Cezaevlerinde salgının hızla yayılma riskinin bulunduğu, cezaevinde bulunan ağır hasta mahpusların bu salgından doğrudan etkilenmesinin an meselesi olduğu, cezaevlerinde hijyen ve yeterli gıda olanağının bulunmamasının yarattığı sakıncalar ile mahpusların bağışıklık sisteminin Covid-19 virüsünü yenebilecek güçte olmadığı tarafımızca defalarca dile getirilmiş olması karşısında iktidar ve ilgili bakanlık gerekli tedbirleri almamıştır. Tam da infaz düzenlemelerine dair yasa görüşmelerinin tamamlanma aşamasında Adalet Bakanı yeni bir açıklama yapmış ve 5 açık ceza infaz kurumundaki 17 hükümlüye Covid-19 tanısı konduğunu ve 3 hükümlünün tedavi esnasında yaşamını yitirdiğini ifade etmiştir. Açıklamasının devamında da 14 hakim ve savcı, 32 adliye, 79 cezaevi ve 34 Adli Tıp Kurumu personelinin corona virüsü testlerinin pozitif çıktığını ifade etmiştir.

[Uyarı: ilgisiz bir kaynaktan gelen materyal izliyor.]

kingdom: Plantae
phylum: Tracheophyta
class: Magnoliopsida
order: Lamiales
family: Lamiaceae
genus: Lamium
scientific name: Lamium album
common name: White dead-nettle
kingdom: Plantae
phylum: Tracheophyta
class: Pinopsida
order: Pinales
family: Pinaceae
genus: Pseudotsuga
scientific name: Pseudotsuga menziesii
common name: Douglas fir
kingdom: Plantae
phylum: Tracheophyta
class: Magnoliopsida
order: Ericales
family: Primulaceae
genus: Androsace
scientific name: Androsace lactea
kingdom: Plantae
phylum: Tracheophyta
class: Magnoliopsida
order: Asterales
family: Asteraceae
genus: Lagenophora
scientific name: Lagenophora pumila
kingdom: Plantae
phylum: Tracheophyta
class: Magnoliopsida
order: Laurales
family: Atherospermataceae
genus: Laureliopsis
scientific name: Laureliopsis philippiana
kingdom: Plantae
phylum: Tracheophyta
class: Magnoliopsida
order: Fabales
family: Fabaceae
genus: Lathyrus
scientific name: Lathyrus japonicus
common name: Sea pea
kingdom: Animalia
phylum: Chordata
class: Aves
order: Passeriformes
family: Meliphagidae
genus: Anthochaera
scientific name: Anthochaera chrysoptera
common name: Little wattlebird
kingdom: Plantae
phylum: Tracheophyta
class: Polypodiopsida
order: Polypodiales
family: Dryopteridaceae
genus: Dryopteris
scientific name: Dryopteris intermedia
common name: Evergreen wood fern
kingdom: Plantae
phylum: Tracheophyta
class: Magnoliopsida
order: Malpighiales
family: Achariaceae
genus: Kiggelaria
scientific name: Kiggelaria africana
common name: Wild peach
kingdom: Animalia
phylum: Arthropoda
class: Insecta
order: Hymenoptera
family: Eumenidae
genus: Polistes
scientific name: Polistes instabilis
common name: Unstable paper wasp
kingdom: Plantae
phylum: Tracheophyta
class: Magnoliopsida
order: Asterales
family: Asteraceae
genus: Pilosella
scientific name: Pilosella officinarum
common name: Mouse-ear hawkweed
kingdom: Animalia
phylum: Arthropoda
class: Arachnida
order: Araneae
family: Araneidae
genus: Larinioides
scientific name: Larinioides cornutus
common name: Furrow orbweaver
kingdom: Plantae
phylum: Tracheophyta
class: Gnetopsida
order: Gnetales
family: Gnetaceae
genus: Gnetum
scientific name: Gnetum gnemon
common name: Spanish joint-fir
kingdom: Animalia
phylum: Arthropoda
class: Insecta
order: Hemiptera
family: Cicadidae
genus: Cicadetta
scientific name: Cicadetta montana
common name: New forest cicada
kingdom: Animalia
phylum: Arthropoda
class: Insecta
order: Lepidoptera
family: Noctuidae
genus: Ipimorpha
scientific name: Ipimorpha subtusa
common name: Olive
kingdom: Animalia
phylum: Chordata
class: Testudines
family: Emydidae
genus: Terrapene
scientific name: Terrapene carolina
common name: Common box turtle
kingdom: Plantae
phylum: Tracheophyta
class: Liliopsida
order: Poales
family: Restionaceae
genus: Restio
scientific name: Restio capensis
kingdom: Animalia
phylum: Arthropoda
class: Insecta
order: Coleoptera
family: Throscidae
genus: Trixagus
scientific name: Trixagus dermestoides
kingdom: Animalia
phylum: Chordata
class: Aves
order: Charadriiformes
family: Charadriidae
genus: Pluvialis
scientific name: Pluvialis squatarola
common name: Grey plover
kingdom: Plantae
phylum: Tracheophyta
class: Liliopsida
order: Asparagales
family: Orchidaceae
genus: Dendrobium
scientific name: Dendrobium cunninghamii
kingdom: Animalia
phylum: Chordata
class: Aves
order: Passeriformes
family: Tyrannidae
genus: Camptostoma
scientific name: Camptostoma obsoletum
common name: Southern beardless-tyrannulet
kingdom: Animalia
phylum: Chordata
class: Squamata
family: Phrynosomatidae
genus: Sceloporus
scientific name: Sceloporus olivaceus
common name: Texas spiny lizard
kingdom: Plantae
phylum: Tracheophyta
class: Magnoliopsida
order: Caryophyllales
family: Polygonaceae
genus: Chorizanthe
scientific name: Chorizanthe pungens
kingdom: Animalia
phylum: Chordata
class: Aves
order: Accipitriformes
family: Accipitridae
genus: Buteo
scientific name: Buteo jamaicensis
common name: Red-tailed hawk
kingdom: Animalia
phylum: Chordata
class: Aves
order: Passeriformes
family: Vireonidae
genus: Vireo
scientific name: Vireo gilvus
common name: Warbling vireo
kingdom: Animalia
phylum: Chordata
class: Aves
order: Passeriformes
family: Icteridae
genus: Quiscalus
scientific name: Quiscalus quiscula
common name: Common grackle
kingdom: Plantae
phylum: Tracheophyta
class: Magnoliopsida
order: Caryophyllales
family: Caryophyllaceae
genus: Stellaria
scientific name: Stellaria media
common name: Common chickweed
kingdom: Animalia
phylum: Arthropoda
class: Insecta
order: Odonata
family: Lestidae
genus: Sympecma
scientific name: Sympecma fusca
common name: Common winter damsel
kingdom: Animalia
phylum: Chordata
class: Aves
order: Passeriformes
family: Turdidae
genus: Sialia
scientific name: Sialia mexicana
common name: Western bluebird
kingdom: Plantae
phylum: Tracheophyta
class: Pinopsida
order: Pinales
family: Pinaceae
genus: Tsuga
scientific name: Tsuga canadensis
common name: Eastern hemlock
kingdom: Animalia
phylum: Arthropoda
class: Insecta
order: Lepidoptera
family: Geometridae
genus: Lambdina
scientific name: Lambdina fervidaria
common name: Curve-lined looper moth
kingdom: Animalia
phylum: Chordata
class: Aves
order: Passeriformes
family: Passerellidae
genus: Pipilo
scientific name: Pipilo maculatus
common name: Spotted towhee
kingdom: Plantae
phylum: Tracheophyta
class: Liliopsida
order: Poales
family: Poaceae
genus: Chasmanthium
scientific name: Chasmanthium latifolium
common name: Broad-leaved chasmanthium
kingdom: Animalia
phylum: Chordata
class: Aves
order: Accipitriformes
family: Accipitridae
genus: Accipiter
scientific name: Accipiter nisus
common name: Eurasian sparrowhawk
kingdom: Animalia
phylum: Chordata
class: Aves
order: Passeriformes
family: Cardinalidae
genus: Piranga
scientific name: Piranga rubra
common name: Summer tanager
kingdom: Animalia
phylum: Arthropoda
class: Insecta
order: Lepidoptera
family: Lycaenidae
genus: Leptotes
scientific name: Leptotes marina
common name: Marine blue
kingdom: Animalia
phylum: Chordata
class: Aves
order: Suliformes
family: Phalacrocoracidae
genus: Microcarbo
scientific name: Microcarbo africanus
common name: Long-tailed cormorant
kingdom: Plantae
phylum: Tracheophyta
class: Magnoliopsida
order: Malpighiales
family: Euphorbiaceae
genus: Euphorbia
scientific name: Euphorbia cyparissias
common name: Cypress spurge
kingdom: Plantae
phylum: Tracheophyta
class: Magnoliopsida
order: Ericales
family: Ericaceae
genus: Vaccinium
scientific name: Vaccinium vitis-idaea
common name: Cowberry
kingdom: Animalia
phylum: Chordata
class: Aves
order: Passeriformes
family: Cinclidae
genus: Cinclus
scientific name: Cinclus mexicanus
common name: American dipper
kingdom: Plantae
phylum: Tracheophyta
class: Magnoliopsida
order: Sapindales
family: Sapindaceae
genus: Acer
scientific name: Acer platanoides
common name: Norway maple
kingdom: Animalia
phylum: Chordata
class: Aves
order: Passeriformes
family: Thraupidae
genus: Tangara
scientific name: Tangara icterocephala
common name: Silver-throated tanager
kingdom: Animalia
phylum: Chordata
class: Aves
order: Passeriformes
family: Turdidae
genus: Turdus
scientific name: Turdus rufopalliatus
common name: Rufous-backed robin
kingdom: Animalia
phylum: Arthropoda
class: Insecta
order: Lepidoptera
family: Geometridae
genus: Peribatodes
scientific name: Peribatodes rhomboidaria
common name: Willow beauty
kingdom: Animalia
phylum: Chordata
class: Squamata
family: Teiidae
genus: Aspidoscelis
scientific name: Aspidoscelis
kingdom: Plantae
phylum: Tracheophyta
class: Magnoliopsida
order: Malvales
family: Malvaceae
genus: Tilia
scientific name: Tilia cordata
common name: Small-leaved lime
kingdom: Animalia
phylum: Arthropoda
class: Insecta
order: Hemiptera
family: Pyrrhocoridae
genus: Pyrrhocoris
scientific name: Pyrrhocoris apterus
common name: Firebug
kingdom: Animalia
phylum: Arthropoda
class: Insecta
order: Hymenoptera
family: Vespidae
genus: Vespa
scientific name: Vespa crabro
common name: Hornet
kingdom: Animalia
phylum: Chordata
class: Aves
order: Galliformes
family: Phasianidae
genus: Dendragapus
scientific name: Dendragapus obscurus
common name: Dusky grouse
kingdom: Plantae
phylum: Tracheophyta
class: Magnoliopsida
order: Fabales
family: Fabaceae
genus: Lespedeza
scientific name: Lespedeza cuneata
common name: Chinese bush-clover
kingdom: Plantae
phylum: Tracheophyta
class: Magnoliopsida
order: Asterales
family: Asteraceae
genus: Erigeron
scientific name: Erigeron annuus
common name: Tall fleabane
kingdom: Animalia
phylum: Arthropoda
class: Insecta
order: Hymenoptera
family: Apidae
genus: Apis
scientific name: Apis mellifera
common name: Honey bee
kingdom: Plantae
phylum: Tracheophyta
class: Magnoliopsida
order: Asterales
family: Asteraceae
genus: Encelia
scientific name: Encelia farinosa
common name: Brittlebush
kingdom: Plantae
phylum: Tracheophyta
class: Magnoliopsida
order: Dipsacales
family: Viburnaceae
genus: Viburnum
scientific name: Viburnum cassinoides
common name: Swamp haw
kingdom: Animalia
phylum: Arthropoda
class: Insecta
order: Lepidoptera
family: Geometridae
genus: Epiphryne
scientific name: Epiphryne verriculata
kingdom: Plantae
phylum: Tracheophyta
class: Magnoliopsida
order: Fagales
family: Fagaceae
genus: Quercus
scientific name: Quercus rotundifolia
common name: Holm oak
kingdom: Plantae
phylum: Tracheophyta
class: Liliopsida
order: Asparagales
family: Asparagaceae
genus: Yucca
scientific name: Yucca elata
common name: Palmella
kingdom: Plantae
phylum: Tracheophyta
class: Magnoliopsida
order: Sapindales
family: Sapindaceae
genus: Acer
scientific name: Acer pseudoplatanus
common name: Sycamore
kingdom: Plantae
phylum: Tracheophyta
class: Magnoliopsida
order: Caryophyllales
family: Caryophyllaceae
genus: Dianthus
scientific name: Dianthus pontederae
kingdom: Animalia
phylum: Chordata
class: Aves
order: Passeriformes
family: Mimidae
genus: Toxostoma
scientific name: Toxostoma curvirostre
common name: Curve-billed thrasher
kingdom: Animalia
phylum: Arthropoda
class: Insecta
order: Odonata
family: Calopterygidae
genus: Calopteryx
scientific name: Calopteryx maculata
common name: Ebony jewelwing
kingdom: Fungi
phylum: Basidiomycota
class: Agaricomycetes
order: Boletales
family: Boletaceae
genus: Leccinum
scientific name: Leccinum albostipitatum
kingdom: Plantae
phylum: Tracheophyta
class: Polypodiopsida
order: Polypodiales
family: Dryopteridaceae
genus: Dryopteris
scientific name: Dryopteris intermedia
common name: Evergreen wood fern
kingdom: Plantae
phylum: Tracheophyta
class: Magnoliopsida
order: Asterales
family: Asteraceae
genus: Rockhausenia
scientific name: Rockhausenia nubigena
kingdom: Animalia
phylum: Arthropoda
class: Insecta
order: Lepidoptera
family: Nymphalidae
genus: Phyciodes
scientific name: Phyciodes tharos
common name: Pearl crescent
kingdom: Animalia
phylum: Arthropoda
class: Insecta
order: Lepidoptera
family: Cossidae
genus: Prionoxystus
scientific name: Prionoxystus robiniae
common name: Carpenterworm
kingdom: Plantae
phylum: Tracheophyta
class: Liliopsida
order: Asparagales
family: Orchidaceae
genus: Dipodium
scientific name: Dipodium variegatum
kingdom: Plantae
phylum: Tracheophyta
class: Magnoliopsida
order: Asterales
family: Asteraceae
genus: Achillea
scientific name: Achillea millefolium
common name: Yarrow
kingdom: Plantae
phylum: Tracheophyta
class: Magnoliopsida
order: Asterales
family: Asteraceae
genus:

Adalet Bakanlığı tarafından yapılan bu açıklama bizlerin, toplumun ve muhalefetin cezaevlerine dair kaygılarını ne yazık ki doğrulamış; cezaevlerinde bulunan mahpuslar ile ailelerinin endişelerini derinleştirmiştir. Cezaevlerinde yüzlerce ağır hasta mahpus olup bağışıklık sistemleri olası Covid-19 virüsünü tolere edecek durumda değildir. Cezaevlerindeki hijyen koşullarının yetersizliği, koğuşların kalabalıklığı, beslenme imkanlarının sınırlı oluşu Covid virüsünün etkisi ile ölçüşemeyecek boyutta ve olası yaşam hakkı ihlallerini tetikleyici niteliktedir. Kaldı ki cezaevlerinde hijyen ve gıda anlamında tüm koşullar sağlansa dahi koğuşlarda sosyal-fiziki mesafe kavramının uygulanmasının mümkün olamayacağı açıktır. Covid-19 salgının önlenebilmesi fiziki mesafenin korunması ile mümkün iken cezaevleri tahliye edilmediği müddetçe cezaevleri riskli alanlar olmaya devam edecektir. İvedi bir çözüm üretilmez ise telafi edilemeyecek zararların meydana gelmesi an meselesidir. Adalet Bakanlığı tarafından yapılan cezaevinde yeterli ateş ölçer ve benzeri malzemelerin tedarik edildiğine dair geçmişte yapılan açıklama, 13 Nisan günü yapılan açıklama ile örtüşmemektedir. Bahse konu açıklama içerisinde yer alan veriler dahi tehlikenin boyutlarını ortaya koymaktadır. İtalya ve İran örneğinde cezaevleri tamamen tahliye edilerek salgının önlenmesi adına önemli bir adım atılmıştır. Cezaevlerinde salgının yayılım hızına bağlı olarak toplu ölümlerin yaşanmaması adına bir çalışma yürütülmesi parlamentonun vicdani ve ahlaki sorumluluğundadır.

Bu çerçevede, derhal bir araştırma komisyonu kurularak cezaevindeki mevcut durumun tespiti ile olası ölümlerin yaşanmaması adına tahliye çalışmaları başlatılmalıdır.